İstanbul’da düzenlediğimiz “2023’te Türkiye’de Siyasi Gelişmeler” söyleşisi 23 Aralık’ta Köz bürosunda gerçekleşti.

Söyleşide yapılan konuşmalar, soru ve görüşlerle 2023 yılının sol açısından değerlendirilmesi üzerinde durduk. Aynı zamanda bu değerlendirmenin önümüzdeki dönemde komünistlere yüklediği sorumlulukları ele aldık. Bir seçim yılı olarak beklenen 2023’ün Kürdistan merkezli deprem, Cumhurbaşkanlığı seçimleri, Aksa Tufanı, asgari ücret tartışmaları gibi bir dizi siyasi gelişmeyle birlikte sol akımların durumunu özetlediğinin üzerinde durduk.

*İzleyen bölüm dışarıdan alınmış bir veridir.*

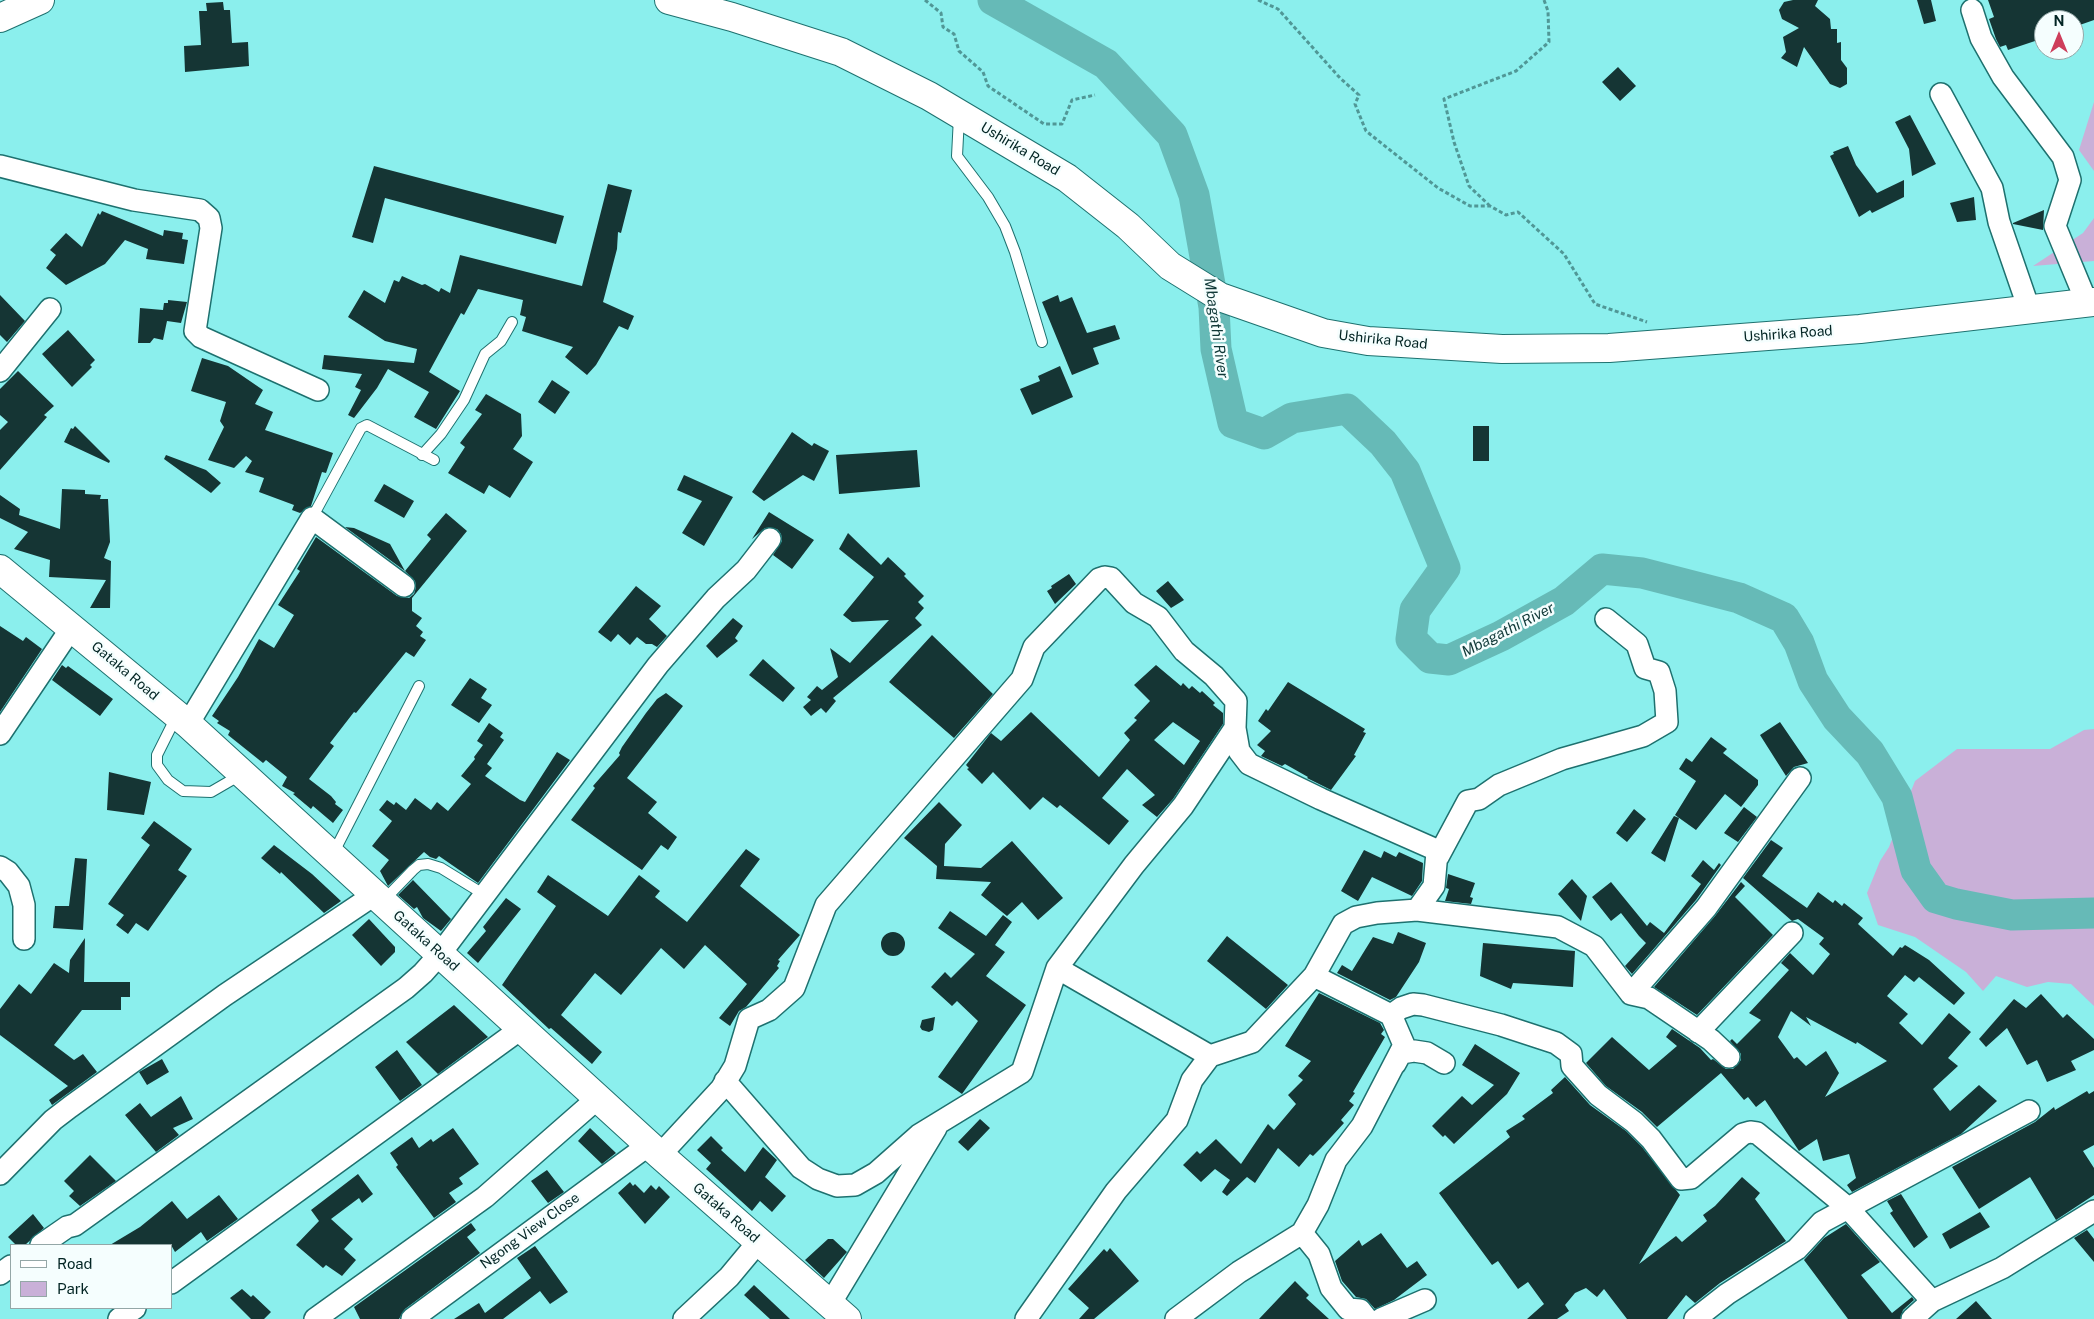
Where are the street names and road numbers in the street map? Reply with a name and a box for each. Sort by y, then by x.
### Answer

Türkiye’de siyasi gündemin merkezinde bir Erdoğan sorunu durduğunu, sol akımların bu soruna karşı Amerikancı muhalefetin ajandasına uyumlu bir şekilde, onun kaygılarıyla hareket ettiğini anlattık. Seçimlerden sonra da normalleşme bekleyenlerin aksine rejim krizinin hüküm sürmeye devam etmekte olduğunu, Türkiye’deki gelişmelerin emperyalizm çağında finans-kapitalin merkezlerindeki gelişmelerden ve emperyalist paylaşım kavgalarından ayrı tutulamayacağını ele aldık.

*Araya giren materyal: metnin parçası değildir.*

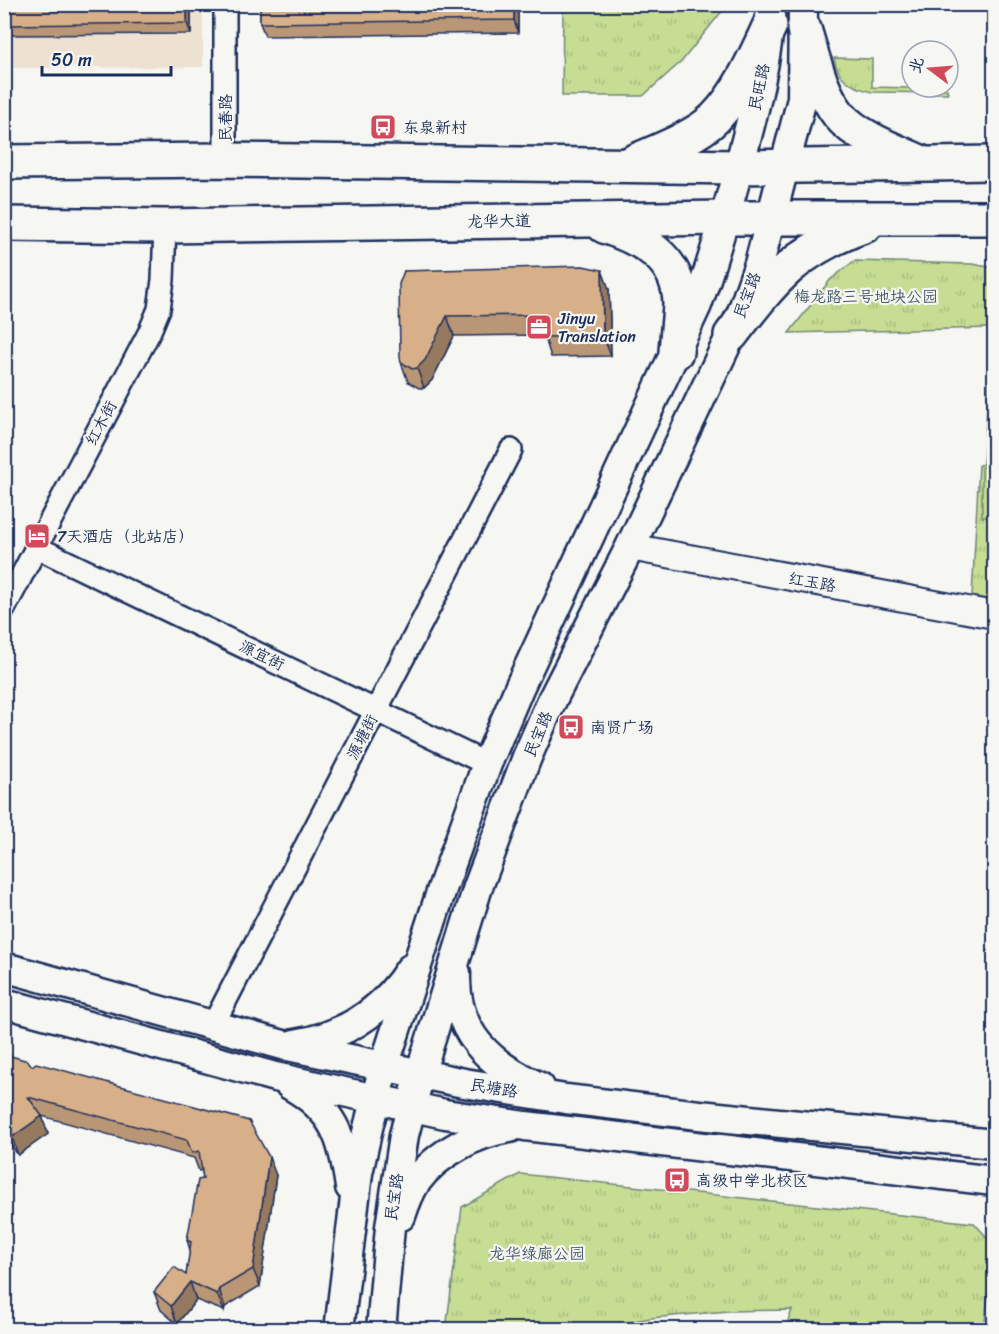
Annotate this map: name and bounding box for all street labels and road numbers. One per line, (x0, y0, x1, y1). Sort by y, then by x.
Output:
street label: 民旺路 (740, 61, 778, 113)
street label: 民春路 (211, 94, 240, 142)
street label: 龙华大道 (467, 206, 531, 236)
street label: 民宝路 (725, 267, 769, 323)
street label: 红木街 (77, 395, 125, 451)
street label: 红玉路 (786, 564, 838, 600)
street label: 源宜街 (234, 631, 290, 679)
street label: 民宝路 (515, 706, 561, 762)
street label: 源塘街 (338, 709, 386, 765)
street label: 民塘路 (468, 1070, 520, 1106)
street label: 民宝路 (376, 1171, 412, 1223)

Bugün ABD ile uyumlu normalleşme beklentilerinin hayalci olduğunu, dahası Türkiye Cumhuriyeti’nin de istikrarı sağlayabilecek siyasi ve idari bütünlükten yoksun olduğunu vurguladık. Her kritik dönemeçte Amerikancı muhalefetin değirmenine su taşıyan solun, Millet İttifakı’nın dağılmasıyla “masanın sol bacağı olma sorumluluğunun” Cumhurbaşkanlığı seçimlerinden sonra azalmadığını, bilakis arttığını söyledik. Seçimlerden sonra umutsuzluk ve yılgınlık motifli “özeleştirilerin” solun bağımsız bir hattı örmesine hizmet etmediğini, bunu bilen CHP yeni genel başkanının da bu rahatlıkla hiçbir inandırıcılığı olmayan sol mesajlar verdiğini ele aldık. Akıl hocalığı yapmak değil, devrimci bir çıkışı yaratmak isteyenlerin bu tabloya karşı çıkması gerektiğini, önümüzdeki yerel seçimler dâhil olmak üzere komünistlerin bu tabloya karşı çıkmak isteyenlerle birlikte yol yürüyeceğini vurguladık.

Dünyanın her yerinde olduğu gibi Türkiye’de, Kürdistan’da, Filistin’de ve dahi Ukrayna’da da emekçilerin ve ezilenlerin mücadelesine önderlik edebilmek için kendi burjuva hükümetlerini devirmek için mücadele eden komünist partilerin, bu partilerin üstünde yer alan bir enternasyonalin yaratılması gerektiğini ifade ettik. Köz’ün arkasında duran komünistlerin de bu amaç ve hedef doğrultusunda akıntıya karşı yüzmek pahasına yürüttüğü siyasi mücadeleyi vurgulayarak söyleşimizi sonlandırdık.